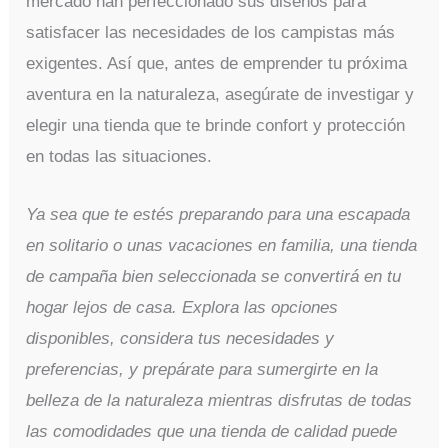
mercado han perfeccionado sus diseños para
satisfacer las necesidades de los campistas más
exigentes. Así que, antes de emprender tu próxima
aventura en la naturaleza, asegúrate de investigar y
elegir una tienda que te brinde confort y protección
en todas las situaciones.
Ya sea que te estés preparando para una escapada
en solitario o unas vacaciones en familia, una tienda
de campaña bien seleccionada se convertirá en tu
hogar lejos de casa. Explora las opciones
disponibles, considera tus necesidades y
preferencias, y prepárate para sumergirte en la
belleza de la naturaleza mientras disfrutas de todas
las comodidades que una tienda de calidad puede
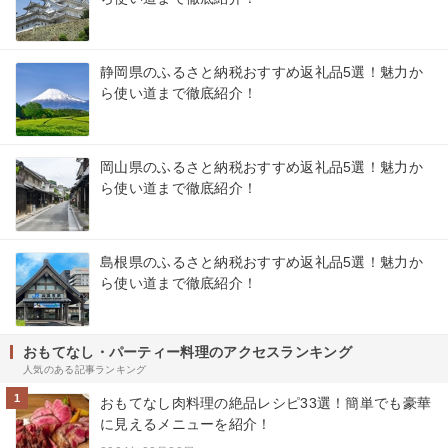
静岡県のふるさと納税おすすめ返礼品5選！魅力か
ら使い道まで徹底紹介！
岡山県のふるさと納税おすすめ返礼品5選！魅力か
ら使い道まで徹底紹介！
島根県のふるさと納税おすすめ返礼品5選！魅力か
ら使い道まで徹底紹介！
おもてなし・パーティー料理のアクセスランキング
人気のある記事ランキング
1
おもてなし肉料理の絶品レシピ33選！簡単でも豪華
に見えるメニューを紹介！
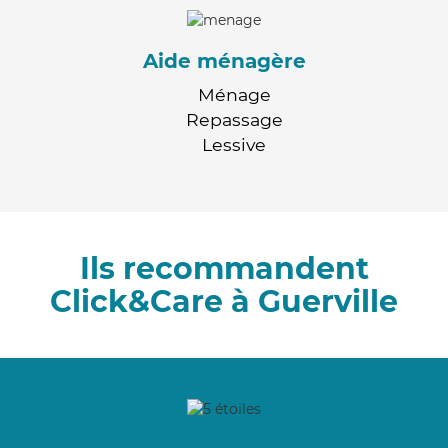
Aide ménagère
Ménage
Repassage
Lessive
Ils recommandent
Click&Care à Guerville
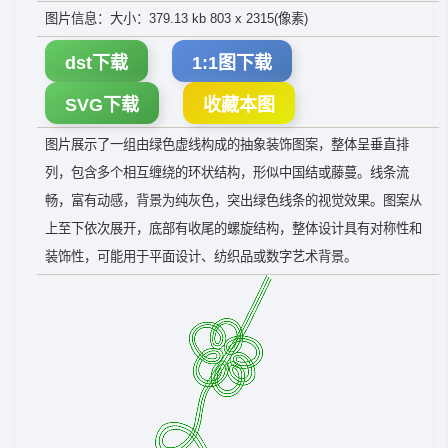
图片信息：大小：379.13 kb 803 x 2315(像素)
dst下载
1:1图下载
SVG下载
收藏本图
图片展示了一组由绿色虚线构成的抽象装饰图案，整体呈垂直排
列，包含多个相互缠绕的环状结构，形似中国结或藤蔓。线条流
畅，富有动感，背景为纯灰色，突出绿色线条的视觉效果。图案从
上至下依次展开，底部有收尾的螺旋结构，整体设计具有对称性和
装饰性，可能用于平面设计、纺织品或数字艺术背景。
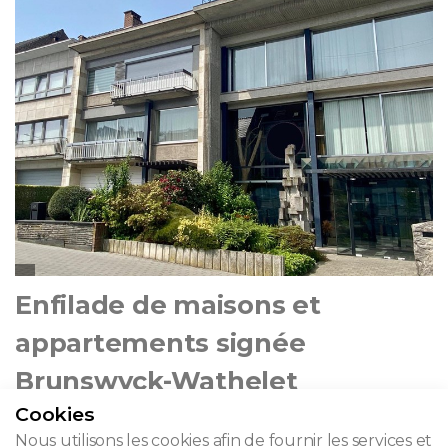
Enfilade de maisons et
appartements signée
Brunswyck-Wathelet
Cookies
Avenue de Villegas 31 - Ganshoren
Nous utilisons les cookies afin de fournir les services et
--------
• _Instruction_
Transcribe word for word the text read from every one of the records above, leaving the pictures out of your answer.

• _Completed exercise_
mercado han perfeccionado sus diseños para
satisfacer las necesidades de los campistas más
exigentes. Así que, antes de emprender tu próxima
aventura en la naturaleza, asegúrate de investigar y
elegir una tienda que te brinde confort y protección
en todas las situaciones.
Ya sea que te estés preparando para una escapada
en solitario o unas vacaciones en familia, una tienda
de campaña bien seleccionada se convertirá en tu
hogar lejos de casa. Explora las opciones
disponibles, considera tus necesidades y
preferencias, y prepárate para sumergirte en la
belleza de la naturaleza mientras disfrutas de todas
las comodidades que una tienda de calidad puede
静岡県のふるさと納税おすすめ返礼品5選！魅力か
ら使い道まで徹底紹介！
岡山県のふるさと納税おすすめ返礼品5選！魅力か
ら使い道まで徹底紹介！
島根県のふるさと納税おすすめ返礼品5選！魅力か
ら使い道まで徹底紹介！
おもてなし・パーティー料理のアクセスランキング
人気のある記事ランキング
1
おもてなし肉料理の絶品レシピ33選！簡単でも豪華
に見えるメニューを紹介！
Aide ménagère
Ménage
Repassage
Lessive
Ils recommandent
Click&Care à Guerville
图片信息：大小：379.13 kb 803 x 2315(像素)
dst下载
1:1图下载
SVG下载
收藏本图
图片展示了一组由绿色虚线构成的抽象装饰图案，整体呈垂直排
列，包含多个相互缠绕的环状结构，形似中国结或藤蔓。线条流
畅，富有动感，背景为纯灰色，突出绿色线条的视觉效果。图案从
上至下依次展开，底部有收尾的螺旋结构，整体设计具有对称性和
装饰性，可能用于平面设计、纺织品或数字艺术背景。
Enfilade de maisons et
appartements signée
Brunswyck-Wathelet
Cookies
Avenue de Villegas 31 - Ganshoren
Nous utilisons les cookies afin de fournir les services et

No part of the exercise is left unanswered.